### Исходный документ
********

4 июля 2008| Щеденков Ф.В.

Не верится, что письмо получишь ты

Это письма Филиппа Васильевича Щеденкова, который в 1941 году окончил 3 курса исторического факультета Смоленского педагогического института, сам себе выписал повестку на фронт по комсомольской линии и был отправлен в Кунгур в танковое училище, из которого он и писал письма своей девушке, Скробовой Наталье Михайловне. Она училась с ним на одном курсе. Когда началась война, она с родителями успела эвакуироваться из Смоленска в Саратовскую область, и он разыскивал ее несколько месяцев. Эта девушка — моя мама.

Филипп Щеденков погиб в своем первом бою в сентябре 1943 года. Фашистский снаряд прямым попаданием снес танку, в котором он был командиром, башню и оторвал Филиппу голову. Он похоронен в городе Гуляйполе Запорожской области.

********

### Сохранённые материалы
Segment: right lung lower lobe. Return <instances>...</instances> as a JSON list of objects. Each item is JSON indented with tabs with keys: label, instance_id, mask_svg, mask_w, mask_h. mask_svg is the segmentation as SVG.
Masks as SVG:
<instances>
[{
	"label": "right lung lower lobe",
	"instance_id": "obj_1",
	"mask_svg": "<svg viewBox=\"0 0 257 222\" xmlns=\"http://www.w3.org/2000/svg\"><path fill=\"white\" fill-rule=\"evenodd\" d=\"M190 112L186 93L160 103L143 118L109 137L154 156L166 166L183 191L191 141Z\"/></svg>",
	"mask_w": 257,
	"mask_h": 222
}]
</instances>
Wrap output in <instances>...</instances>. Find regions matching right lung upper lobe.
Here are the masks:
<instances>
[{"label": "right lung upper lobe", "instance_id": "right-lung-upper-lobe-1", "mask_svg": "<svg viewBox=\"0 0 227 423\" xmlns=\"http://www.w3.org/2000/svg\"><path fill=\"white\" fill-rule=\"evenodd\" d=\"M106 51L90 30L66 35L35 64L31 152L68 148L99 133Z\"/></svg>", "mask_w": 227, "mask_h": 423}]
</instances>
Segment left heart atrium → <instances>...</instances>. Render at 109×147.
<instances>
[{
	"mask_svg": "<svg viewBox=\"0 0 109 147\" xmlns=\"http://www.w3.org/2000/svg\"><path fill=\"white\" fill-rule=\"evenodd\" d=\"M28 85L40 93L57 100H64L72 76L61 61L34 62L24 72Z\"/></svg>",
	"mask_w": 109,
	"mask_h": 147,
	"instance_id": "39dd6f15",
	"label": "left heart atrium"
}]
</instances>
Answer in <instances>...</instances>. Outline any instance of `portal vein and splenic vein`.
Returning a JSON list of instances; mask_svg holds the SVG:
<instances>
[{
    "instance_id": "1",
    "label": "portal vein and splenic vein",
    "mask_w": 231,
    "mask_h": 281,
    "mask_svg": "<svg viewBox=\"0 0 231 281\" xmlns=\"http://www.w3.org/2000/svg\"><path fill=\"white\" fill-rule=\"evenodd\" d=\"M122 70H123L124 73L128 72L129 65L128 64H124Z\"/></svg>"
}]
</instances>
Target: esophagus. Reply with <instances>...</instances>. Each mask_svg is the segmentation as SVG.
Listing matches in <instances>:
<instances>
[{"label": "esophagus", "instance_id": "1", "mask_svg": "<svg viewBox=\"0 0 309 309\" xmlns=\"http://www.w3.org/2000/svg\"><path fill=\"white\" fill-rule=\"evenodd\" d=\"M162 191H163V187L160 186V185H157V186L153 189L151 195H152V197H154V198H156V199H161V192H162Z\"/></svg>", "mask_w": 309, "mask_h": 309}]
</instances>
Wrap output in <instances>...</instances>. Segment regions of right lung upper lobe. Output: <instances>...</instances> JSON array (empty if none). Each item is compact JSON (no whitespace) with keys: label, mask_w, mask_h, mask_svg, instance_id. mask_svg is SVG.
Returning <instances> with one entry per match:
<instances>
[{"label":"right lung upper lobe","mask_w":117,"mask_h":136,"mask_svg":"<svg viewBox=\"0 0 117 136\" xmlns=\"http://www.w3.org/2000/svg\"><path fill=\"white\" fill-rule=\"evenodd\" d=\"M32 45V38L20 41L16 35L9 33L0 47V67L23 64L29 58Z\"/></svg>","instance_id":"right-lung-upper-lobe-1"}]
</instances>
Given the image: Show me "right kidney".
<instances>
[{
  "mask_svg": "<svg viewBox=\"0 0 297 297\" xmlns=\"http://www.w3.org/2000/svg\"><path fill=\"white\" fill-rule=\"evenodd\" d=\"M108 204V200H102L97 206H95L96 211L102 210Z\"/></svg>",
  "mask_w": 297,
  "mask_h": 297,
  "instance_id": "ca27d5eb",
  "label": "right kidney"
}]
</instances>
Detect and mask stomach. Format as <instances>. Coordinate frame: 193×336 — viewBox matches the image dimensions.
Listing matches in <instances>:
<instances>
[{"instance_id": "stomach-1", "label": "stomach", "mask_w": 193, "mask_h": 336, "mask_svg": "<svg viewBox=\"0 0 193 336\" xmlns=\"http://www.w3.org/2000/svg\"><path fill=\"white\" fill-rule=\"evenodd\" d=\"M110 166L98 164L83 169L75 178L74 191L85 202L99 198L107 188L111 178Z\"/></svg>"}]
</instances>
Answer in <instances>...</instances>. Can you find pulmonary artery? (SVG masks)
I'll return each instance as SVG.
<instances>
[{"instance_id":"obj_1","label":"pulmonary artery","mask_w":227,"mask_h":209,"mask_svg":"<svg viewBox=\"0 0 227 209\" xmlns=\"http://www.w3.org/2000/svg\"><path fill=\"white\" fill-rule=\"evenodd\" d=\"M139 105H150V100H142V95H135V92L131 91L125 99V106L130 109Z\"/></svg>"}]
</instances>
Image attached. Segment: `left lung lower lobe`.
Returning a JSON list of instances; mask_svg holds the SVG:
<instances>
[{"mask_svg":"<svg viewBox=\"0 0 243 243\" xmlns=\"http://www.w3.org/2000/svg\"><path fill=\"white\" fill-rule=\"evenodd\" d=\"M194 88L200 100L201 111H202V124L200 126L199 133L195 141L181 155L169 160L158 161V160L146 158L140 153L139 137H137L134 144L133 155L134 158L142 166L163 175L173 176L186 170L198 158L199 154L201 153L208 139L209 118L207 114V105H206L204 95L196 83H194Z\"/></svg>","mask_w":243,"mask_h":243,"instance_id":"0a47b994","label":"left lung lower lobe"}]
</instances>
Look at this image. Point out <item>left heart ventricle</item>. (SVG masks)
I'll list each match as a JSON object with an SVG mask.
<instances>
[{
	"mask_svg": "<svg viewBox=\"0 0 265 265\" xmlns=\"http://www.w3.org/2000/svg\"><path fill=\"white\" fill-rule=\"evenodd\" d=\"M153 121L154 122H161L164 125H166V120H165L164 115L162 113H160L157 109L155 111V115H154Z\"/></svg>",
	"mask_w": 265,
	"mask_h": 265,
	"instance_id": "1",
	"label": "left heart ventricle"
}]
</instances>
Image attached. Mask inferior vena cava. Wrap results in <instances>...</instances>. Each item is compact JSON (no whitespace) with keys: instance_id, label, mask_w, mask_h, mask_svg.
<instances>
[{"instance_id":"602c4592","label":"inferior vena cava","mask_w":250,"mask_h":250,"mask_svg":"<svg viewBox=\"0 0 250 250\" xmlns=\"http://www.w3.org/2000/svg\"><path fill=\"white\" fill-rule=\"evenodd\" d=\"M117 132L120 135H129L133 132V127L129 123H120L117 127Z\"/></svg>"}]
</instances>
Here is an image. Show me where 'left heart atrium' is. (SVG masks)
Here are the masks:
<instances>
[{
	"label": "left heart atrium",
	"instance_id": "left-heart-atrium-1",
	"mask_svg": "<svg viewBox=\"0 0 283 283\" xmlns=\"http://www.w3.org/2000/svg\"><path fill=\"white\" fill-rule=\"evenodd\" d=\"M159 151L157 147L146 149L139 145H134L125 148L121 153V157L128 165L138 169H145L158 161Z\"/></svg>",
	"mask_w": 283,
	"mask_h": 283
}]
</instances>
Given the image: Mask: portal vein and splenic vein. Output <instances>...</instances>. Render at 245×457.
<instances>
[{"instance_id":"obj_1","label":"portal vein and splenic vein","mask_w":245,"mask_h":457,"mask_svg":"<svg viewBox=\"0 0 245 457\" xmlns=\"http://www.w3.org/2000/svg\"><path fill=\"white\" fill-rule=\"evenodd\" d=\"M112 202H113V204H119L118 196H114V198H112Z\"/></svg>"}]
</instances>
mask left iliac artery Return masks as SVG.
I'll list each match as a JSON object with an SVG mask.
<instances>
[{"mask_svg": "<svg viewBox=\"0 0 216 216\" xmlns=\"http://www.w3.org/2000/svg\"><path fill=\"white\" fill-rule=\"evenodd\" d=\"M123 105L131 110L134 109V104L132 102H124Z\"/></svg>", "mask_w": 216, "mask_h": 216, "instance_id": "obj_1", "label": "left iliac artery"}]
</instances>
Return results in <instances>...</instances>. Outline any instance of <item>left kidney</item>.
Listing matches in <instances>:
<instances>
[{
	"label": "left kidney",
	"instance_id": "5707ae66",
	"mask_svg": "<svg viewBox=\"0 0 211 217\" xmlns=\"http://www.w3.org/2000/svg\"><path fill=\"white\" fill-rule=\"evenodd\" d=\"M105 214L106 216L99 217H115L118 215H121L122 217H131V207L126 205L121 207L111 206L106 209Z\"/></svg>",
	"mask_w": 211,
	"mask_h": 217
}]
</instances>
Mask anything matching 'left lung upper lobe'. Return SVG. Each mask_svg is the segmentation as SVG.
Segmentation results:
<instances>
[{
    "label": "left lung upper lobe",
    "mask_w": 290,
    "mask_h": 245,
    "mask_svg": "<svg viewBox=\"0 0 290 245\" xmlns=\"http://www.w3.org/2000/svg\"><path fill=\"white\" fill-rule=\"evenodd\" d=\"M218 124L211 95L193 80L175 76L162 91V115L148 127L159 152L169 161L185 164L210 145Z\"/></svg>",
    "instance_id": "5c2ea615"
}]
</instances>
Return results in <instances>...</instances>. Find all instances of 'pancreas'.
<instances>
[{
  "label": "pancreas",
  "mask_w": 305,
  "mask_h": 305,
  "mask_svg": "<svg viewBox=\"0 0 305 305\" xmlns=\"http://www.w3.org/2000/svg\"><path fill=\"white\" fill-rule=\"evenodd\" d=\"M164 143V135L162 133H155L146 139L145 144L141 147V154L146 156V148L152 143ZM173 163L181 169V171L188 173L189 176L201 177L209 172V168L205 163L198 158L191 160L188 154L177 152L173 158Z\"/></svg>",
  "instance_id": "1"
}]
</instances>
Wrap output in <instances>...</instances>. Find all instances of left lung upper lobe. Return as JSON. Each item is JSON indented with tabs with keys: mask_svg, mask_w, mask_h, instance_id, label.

********

### Задание 1
Выпишите все географические названия городов и областей, которые упоминаются в тексте о Филиппе Щеденкове.
### Задание 2
Где, согласно тексту о Филиппе Щеденкове, он похоронен?
### Задание 3
Пожалуйста, подхватите текст о Филиппе Щеденкове и допишите его после последнего предложения.
Материалы никак не связаны с текстом о Филиппе Щеденкове.

### Письменный ответ 1
Смоленск, Кунгур, Саратовская область, Гуляйполе, Запорожская область.

### Письменный ответ 2
В городе Гуляйполе Запорожской области.

### Письменный ответ 3
Филипп записал мою маму в своих документах женой, хотя они только мечтали пожениться. Сделал он это для того, чтобы выслать ей свой аттестат и как-то помочь материально. Официальную похоронку она не получила, долго его разыскивала, пока не получила от командира части подробное письмо, из которого все и узнала. А место захоронения Филиппа отыскали лишь в 70-е годы прошлого века.

После войны мама вышла замуж за двоюродного брата Филиппа, Александра Гавриловича Елизарова, моего отца, который прошел всю войну от самого начала до конца. После войны у них родились двое детей: мой брат и я. Письма от Филиппа мама бережно хранила всю жизнь. А теперь храню я. Их очень много, около 50-ти.

10 марта 1942 года.
Город Кунгур Молотовской обл.
п/я 23, 4/14

Здравствуй, Ната!

Не стоит тебе описывать сколько было радости, когда я получил возможность узнать твой адрес. Надеюсь, ты понимаешь, что могло происходить со мной по случаю этого поистине радостного для меня события.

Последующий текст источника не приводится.